WHAT TO WORK ON: From the line containing "Could you describe" to the last line of the listing below, repeat every line exactly, and output nothing else.
RECORDS SHOWN Block Start
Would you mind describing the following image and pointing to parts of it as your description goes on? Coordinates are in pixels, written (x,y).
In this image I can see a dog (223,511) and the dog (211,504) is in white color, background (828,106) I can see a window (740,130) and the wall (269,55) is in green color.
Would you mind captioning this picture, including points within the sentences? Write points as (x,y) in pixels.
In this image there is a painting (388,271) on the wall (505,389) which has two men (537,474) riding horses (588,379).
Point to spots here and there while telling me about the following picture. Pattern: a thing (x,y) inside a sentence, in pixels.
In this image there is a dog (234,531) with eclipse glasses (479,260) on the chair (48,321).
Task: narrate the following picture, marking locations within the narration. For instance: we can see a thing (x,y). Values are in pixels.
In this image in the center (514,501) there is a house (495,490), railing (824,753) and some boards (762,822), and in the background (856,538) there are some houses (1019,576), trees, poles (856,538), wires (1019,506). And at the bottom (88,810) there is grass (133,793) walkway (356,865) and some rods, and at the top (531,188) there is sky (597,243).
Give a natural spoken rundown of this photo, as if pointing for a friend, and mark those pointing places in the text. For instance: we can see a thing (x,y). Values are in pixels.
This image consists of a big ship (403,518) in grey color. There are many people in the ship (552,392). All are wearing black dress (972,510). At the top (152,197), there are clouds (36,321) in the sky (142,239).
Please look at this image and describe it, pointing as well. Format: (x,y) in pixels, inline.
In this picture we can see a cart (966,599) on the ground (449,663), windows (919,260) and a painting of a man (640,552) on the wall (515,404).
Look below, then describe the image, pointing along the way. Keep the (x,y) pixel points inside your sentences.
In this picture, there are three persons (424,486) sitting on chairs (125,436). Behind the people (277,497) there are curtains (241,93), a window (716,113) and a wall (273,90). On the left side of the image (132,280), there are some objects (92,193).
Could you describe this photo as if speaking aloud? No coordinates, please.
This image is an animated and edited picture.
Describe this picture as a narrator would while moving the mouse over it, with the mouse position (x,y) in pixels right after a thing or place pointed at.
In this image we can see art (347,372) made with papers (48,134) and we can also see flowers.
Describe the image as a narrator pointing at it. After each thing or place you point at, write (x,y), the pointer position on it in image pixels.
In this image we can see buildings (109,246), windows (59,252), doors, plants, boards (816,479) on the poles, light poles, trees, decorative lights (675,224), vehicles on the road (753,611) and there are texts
RECORDS SHOWN Block End
PROBLEM SOLUTION:
Could you describe this photo as if speaking aloud? No coordinates, please.
This image is an animated and edited picture.
Describe this picture as a narrator would while moving the mouse over it, with the mouse position (x,y) in pixels right after a thing or place pointed at.
In this image we can see art (347,372) made with papers (48,134) and we can also see flowers.
Describe the image as a narrator pointing at it. After each thing or place you point at, write (x,y), the pointer position on it in image pixels.
In this image we can see buildings (109,246), windows (59,252), doors, plants, boards (816,479) on the poles, light poles, trees, decorative lights (675,224), vehicles on the road (753,611) and there are texts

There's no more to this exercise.